Tuesday, November 25, 2014

Advanced media final assignment

Here is the final design for the media project (a study pavilion on campus). I would like to create a simple wood structure that creates two types of spaces. The taller entrance leads to a space high enough to sit under and read a book or lounge with some room above the head. The second entrance is lower, a shelter purely for napping and lying under. The roof is made for students to crawl and sit on top, a place to perch and rest in good weather. I chose to use a simple tongue and groove joint to connect the wooden pieces of the pavilion. However, in reality the pavilion is much more complex because the shapes twist to
form a much more curvy shape. It is not a purely geometrical form.

This sheet shows my exploration of the shapes for the roof panels. My professor had also wanted me to experiment with color, so I created an option that has a mix of blue and yellow and clear triangles. I imagine the material to be thin and translucent so that sun may filter through and reflect onto the ground and the people sitting inside.

Tuesday, November 18, 2014

advanced media study pavilion draft

learning some functions in grasshopper such as 3dmorph, which is used in this image. I am conceptually designing a study pavilion for a lawn on campus. To the left are connection options, relating to specific material.

great tutorials that have kept me alive in this class

Wednesday, November 5, 2014

Winery mid review and some mediocre photos.

I apologize for the mostly blurry photos.

Here's the conceptual site plan I had used for the first few weeks of the term to organize the buildings of the winery. We will be designing a hospitality building to hold the tasting room, an office and professional kitchen. Additionally, the site plan includes a bunkhouse for workers, a production facility, part of it being outdoor and five feet above grade, a barrel cellar and a dry goods storage.

 I want the building to be staggering up the hill so that the views to the south and west are unobstructed. The right most building is the production facility, the barrel cellar and the dry goods storage. This area is tucked into the earth, and protrudes out of the slope. The hospitality building sits to the left, and subtly protrudes out of the slope. The bunkhouse to the far left sits on the slope at grade level. Thus, the buildings slowly rise out of the slope as one travels further to the left.
 Here is my refined site plan with massing. The buildings do not protrude out of the ground as dramatically as I had anticipated. Vehicle traffic is hidden to the backside of the buildings, and the pedestrian traffic remains at the front side of the building to take advantage of the views.
 My reviewer suggested I redesign the hospitality building so that the kitchen does not open to the public. He had also discouraged the linearity of the plan, and would have liked to see more "spatial structure". The building seemed to be too form based. Similarly he had thought my buildings were too object oriented and needed to integrate with the site more. The client had also reviewed my building, and suggested I allow more viewing opportunity for transportation vehicles, as most of the road would be hidden behind the production building. He had wanted his workers to enjoy the view as well, as
much of the production process involves transporting the grapes between the outdoor and indoor production spaces.

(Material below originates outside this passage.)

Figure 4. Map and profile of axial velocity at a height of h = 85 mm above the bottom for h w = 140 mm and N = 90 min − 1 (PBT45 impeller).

Here is a section model of the tasting room. My primary material would be masonry. I want to take advantage of the thickness of masonry to create interesting voids in the facade, and to shape the views for the visitors.

Tuesday, November 4, 2014

Winery project: tasting pavilion

 This term I am designing a winery for EIEO & Company. The client will be looking at our ideas, however the studio project will remain conceptual as most of our designs will be over budget. The tasting pavilion is a small structure located by a spring, which leads to a man made pond. It is shaded by two large trees. We were to design a small space that includes some sort of water element.


 My design focuses on the views of the winery. I want to use heavy masonry to shape the space of the pavilion. I blocked the views of the north side of the pavilion, as the views mainly are focused to the west, and south. The east side faces the hospitality and production buildings. The visitor enters at the east side and is compressed into a small space in which he chooses either to continue into the large gathering space to the left, or the viewing balcony.
 Here is my conceptual model of the heavy masonry walls piercing through a wooden platform



 I had wanted to create a relationship between wood and masonry by  "sandwiching" the material -wood for the roof, masonry in the middle, and wood for the flooring. During the critique, my professor had suggested to work on the roof form to keep the building cohesive.  He had suggested for the roof to interact with the masonry in a similar manner as the wood does, that is, the piercing action of slicing into the masonry. The roof is an open structure, so that the existing trees provide the primary shading.
The viewing balcony was created to block heavy southern sunlight from entering into the gathering space. The walls here are to create filtered light, and an opportunity to separate private spaces with larger public spaces.
My water feature is a small reflection pool located near the entrance (you can see a small bit of it where the piece bends). I cut small perforations into the masonry so that when light filters through the holes, the reflections will cast onto the water. This idea was inspired from the Stone Museum in Japan.